# My new Nubian babies



## KLSpoultry (Dec 14, 2008)

well, they're not tiny babies, but they're about 3 months old.  they're my first registered, purebred, full-sized goats and I already love them. The doe is the reddish one and the buck is the black one. I went only planning on taking the doe home, but I just had to have the buck when I saw him. He makes my heart flutter  I just applied for membership to ADGA so I can send their papers in. The doe was named already, her name is Miss Arkansas and I named the buck on the spot, his name is Artemis. I'm hoping they turn on nice enough to show. EXPERTS: let me know what you think of them and be honest, i'm VERY new to goats and want to learn as much as possible.

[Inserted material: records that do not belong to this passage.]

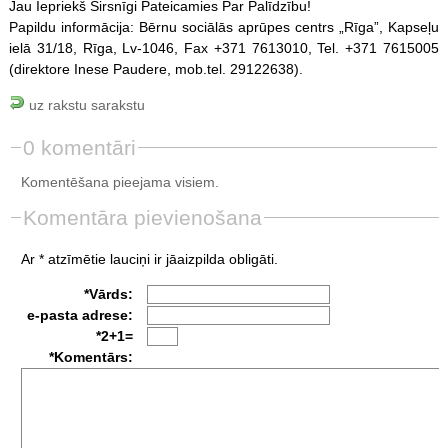
Jau Iepriekš Sirsnīgi Pateicamies Par Palīdzību!
Papildu informācija: Bērnu sociālās aprūpes centrs „Rīga”, Kapseļu
ielā 31/18, Rīga, Lv-1046, Fax +371 7613010, Tel. +371 7615005
(direktore Inese Paudere, mob.tel. 29122638).
uz rakstu sarakstu
0 komentāri
Komentēšana pieejama visiem.
Komentāra pievienošana
Ar * atzīmētie lauciņi ir jāaizpilda obligāti.
*Vārds:
e-pasta adrese:
*2+1=
*Komentārs:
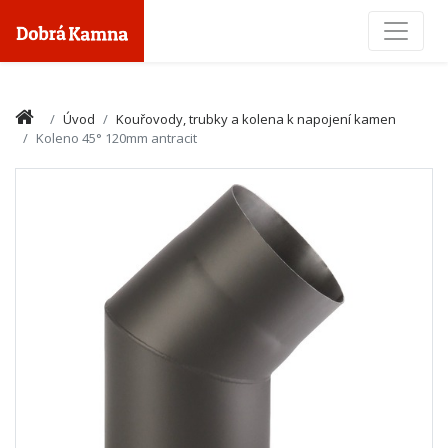
Toggle
Úvod
Kouřovody, trubky a kolena k napojení kamen
Koleno 45° 120mm antracit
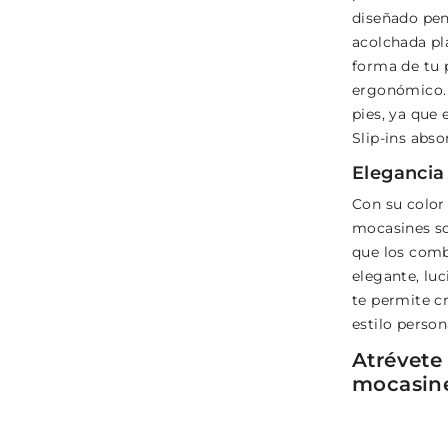
diseñado pe
acolchada pl
forma de tu 
ergonómico. 
pies, ya que
Slip-ins abs
Elegancia 
Con su color
mocasines so
que los comb
elegante, luc
te permite cr
estilo person
Atrévete
mocasine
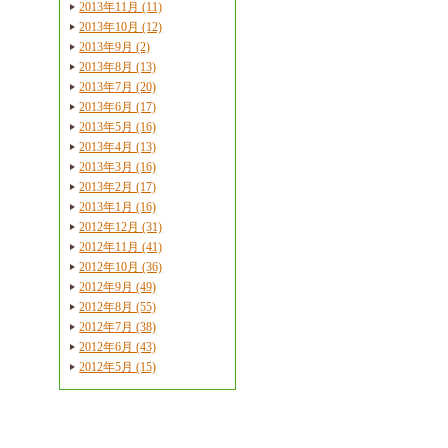
2013年11月 (11)
2013年10月 (12)
2013年9月 (2)
2013年8月 (13)
2013年7月 (20)
2013年6月 (17)
2013年5月 (16)
2013年4月 (13)
2013年3月 (16)
2013年2月 (17)
2013年1月 (16)
2012年12月 (31)
2012年11月 (41)
2012年10月 (36)
2012年9月 (49)
2012年8月 (55)
2012年7月 (38)
2012年6月 (43)
2012年5月 (15)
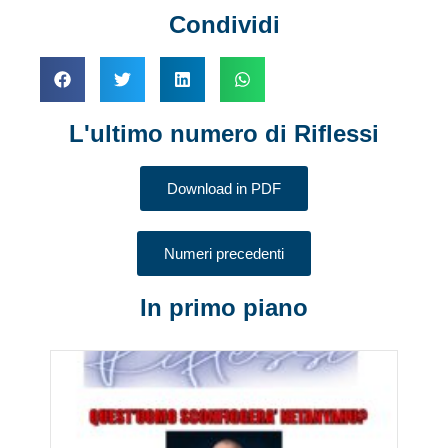
Condividi
L'ultimo numero di Riflessi
Download in PDF
Numeri precedenti
In primo piano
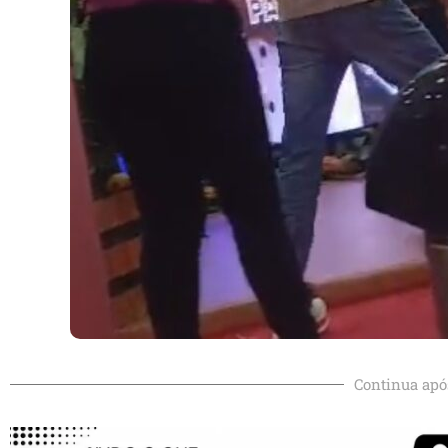
Continua apó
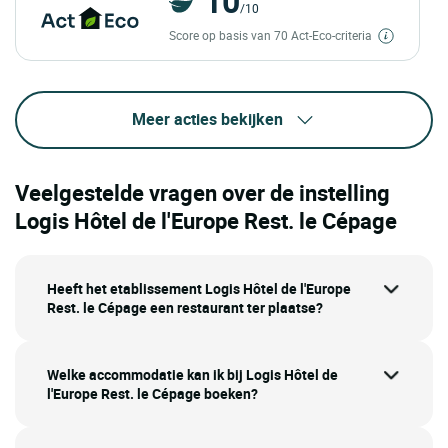
10
/10
Score op basis van 70 Act-Eco-criteria
Meer acties bekijken
Veelgestelde vragen over de instelling
Logis Hôtel de l'Europe Rest. le Cépage
Heeft het etablissement Logis Hôtel de l'Europe
Rest. le Cépage een restaurant ter plaatse?
Welke accommodatie kan ik bij Logis Hôtel de
l'Europe Rest. le Cépage boeken?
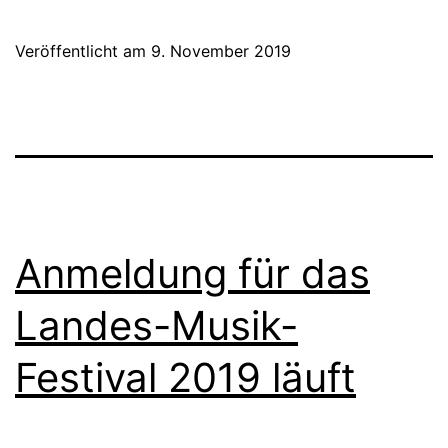
200
Ensembles
Veröffentlicht am
9. November 2019
gestalten
„Adventsmusik
im
ganzen
Land“
Anmeldung für das
Landes-Musik-
Festival 2019 läuft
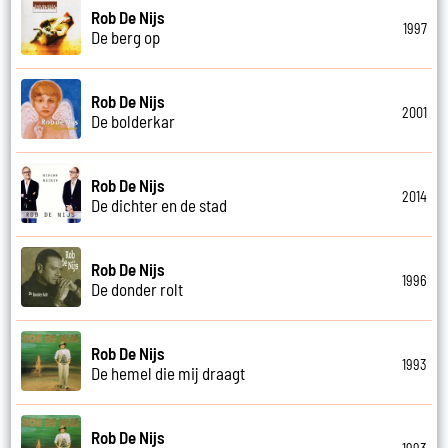
Rob De Nijs
1997
De berg op
Rob De Nijs
2001
De bolderkar
Rob De Nijs
2014
De dichter en de stad
Rob De Nijs
1996
De donder rolt
Rob De Nijs
1993
De hemel die mij draagt
Rob De Nijs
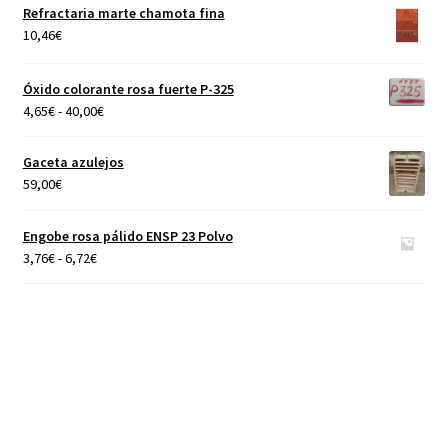
precios:
Refractaria marte chamota fina
desde
10,46
€
4,65€
hasta
Óxido colorante rosa fuerte P-325
40,00€
Rango
4,65
€
-
40,00
€
de
precios:
Gaceta azulejos
desde
59,00
€
4,65€
hasta
Engobe rosa pálido ENSP 23 Polvo
40,00€
Rango
3,76
€
-
6,72
€
de
precios:
desde
3,76€
hasta
6,72€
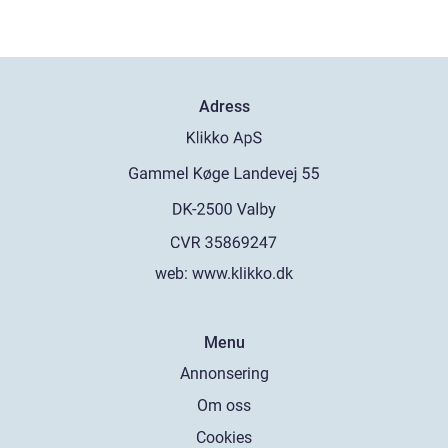
Adress
web:
www.klikko.dk
Menu
Annonsering
Om oss
Cookies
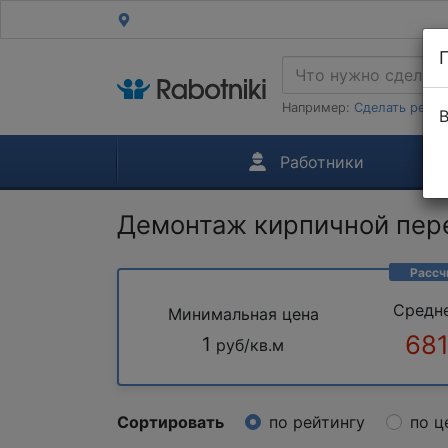
Например:
Сделать ремон
В
Работники
Демонтаж кирпичной пере
Рассч
Средн
Минимальная цена
681
1
руб/кв.м
Сортировать
по рейтингу
по ц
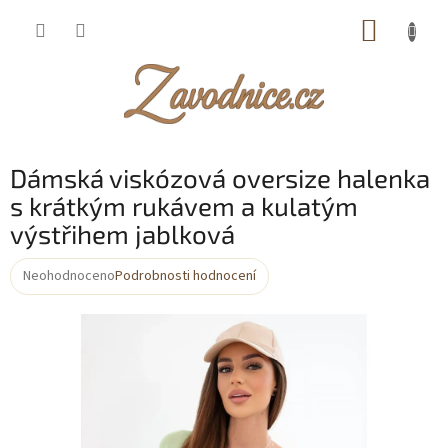
Přejít
NÁKUP
na
obsah
KOŠÍK
Dámská viskózová oversize halenka
s krátkým rukávem a kulatým
výstřihem jablková
Neohodnoceno
Podrobnosti hodnocení
Průměrné
hodnocení
produktu
je
0,0
z
5
hvězdiček.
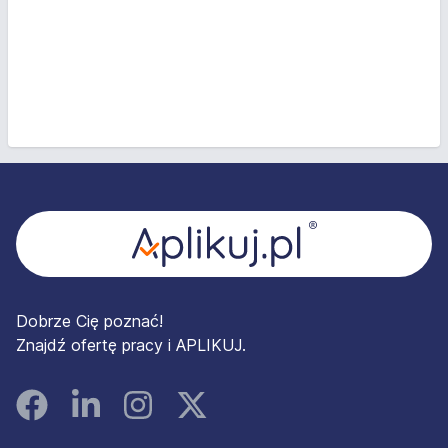
Stopka
Dobrze Cię poznać!
Znajdź ofertę pracy i APLIKUJ.
Facebook
Linked In
Instagram
Instagram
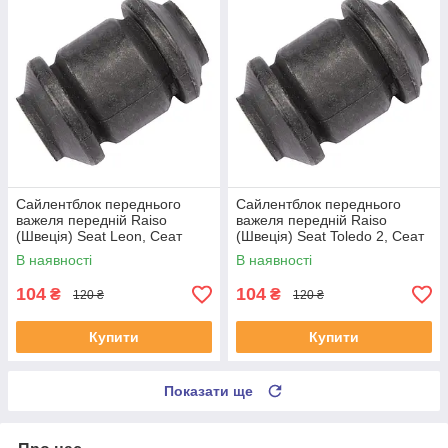
Сайлентблок переднього
Сайлентблок переднього
важеля передній Raiso
важеля передній Raiso
(Швеція) Seat Leon, Сеат
(Швеція) Seat Toledo 2, Сеат
Леон 99-06 #RL-1J0182V
Толедо 2 99-06 #RL-1J0182V
В наявності
В наявності
UAYSBXG4
UATOJRK4
104
104
₴
₴
120 ₴
120 ₴
Купити
Купити
Показати ще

both were from triplet kiddings and both have spotted family trees to great grandparents


----------



## toth boer goats (Jul 20, 2008)

they are beautiful......love them all the way around.....congrats   :greengrin: :greengrin:


----------



## Thanatos (Mar 16, 2009)

They are great lookin :thumb: I really like the boys colors.


----------



## nhsmallfarmer (Apr 14, 2008)

congrats they look awesome :thumb: :thumb:


----------



## Amy Goatress (Oct 2, 2008)

They're lovely!


----------



## Epona142 (May 26, 2008)

I'm certainly not a Nubian expert but they look just lovely. :thumbup:


----------



## StaceyRosado (Oct 5, 2007)

love the boy's roman nose!

They look to have nice straight legs - but they are to scared to be showing themselves off properly right now


----------



## Jenna (Jan 7, 2009)

Nice kids!! I looove them!! better lock your barn so i don't come over there and take one!! :ROFL:


----------



## shadycreekgoats (Mar 23, 2009)

They are so cute!!


----------



## AlaskaBoers (May 7, 2008)

great breed character for sure! that boy has a great roman nose!

and theyre cute.

you might want to try setting them up when theyre settled in. that way we could get a better idea of conformation. :thumb:


----------



## kannm (Mar 18, 2009)

So cute.


----------



## rebelshope (Sep 21, 2008)

hubba hubba! Moon spots, floppy ears! TOO adorable!

I love the name Artemis!


----------



## Dreamchaser (Oct 30, 2008)

Aww so sweet, and beautiful! Does it matter that she has a cleft in one ear? I don't know much about showing livestock, so that's why I'm asking.


----------



## Pheonix08 (Mar 9, 2008)

Both very cute look a little steep in the rump thou.


----------